Beijing has given in to international pressure and promised to change it's ways. While it is resolute on the Tibet issue, some jumped up athletic prima donnas have forced a major cultural change in the way pooping will be conducted during the Olympics.
If you are stuck with the squat toilet, here is how you go about it.
This is only part of it and yes I know that this is way too much information, but based on my own experience, this is pretty close to the mark. And as for those 8 foot 10 basketballers, I can feel your pain as you squat and can understand why you would want the change.
Approach the squat toilet apprehensively and make sure it's not covered in stool. If it is covered in stool, choose another stall. If another stall is not available, accept the cards that have been dealt you. This is a good time to come up with a title for your experience such as My Great B.M. Adventure or Disgusticon One.
Close the door to the stall, knowing full well the handle has more germs on it than the entire population of Botswana.

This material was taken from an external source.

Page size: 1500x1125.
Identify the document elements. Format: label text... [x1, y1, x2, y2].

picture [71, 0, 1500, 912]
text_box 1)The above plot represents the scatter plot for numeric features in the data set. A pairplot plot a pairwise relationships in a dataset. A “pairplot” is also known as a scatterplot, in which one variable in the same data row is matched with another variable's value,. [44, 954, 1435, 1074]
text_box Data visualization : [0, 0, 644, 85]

Place your feet on the appropriate foot grids, assuming they are not covered in stool. If they are covered in stool, place your feet on the least fouled space you can find, being careful to maintain balance.
Unfasten and drop your trousers and underpants, making sure that they do not make contact with the urine and stool covered surface area.
Grimace and ask yourself if a country with such a toilet can or should ever be a superpower.
Now all you have to do is to use some of this persuasive stuff and take up the Tibet issue.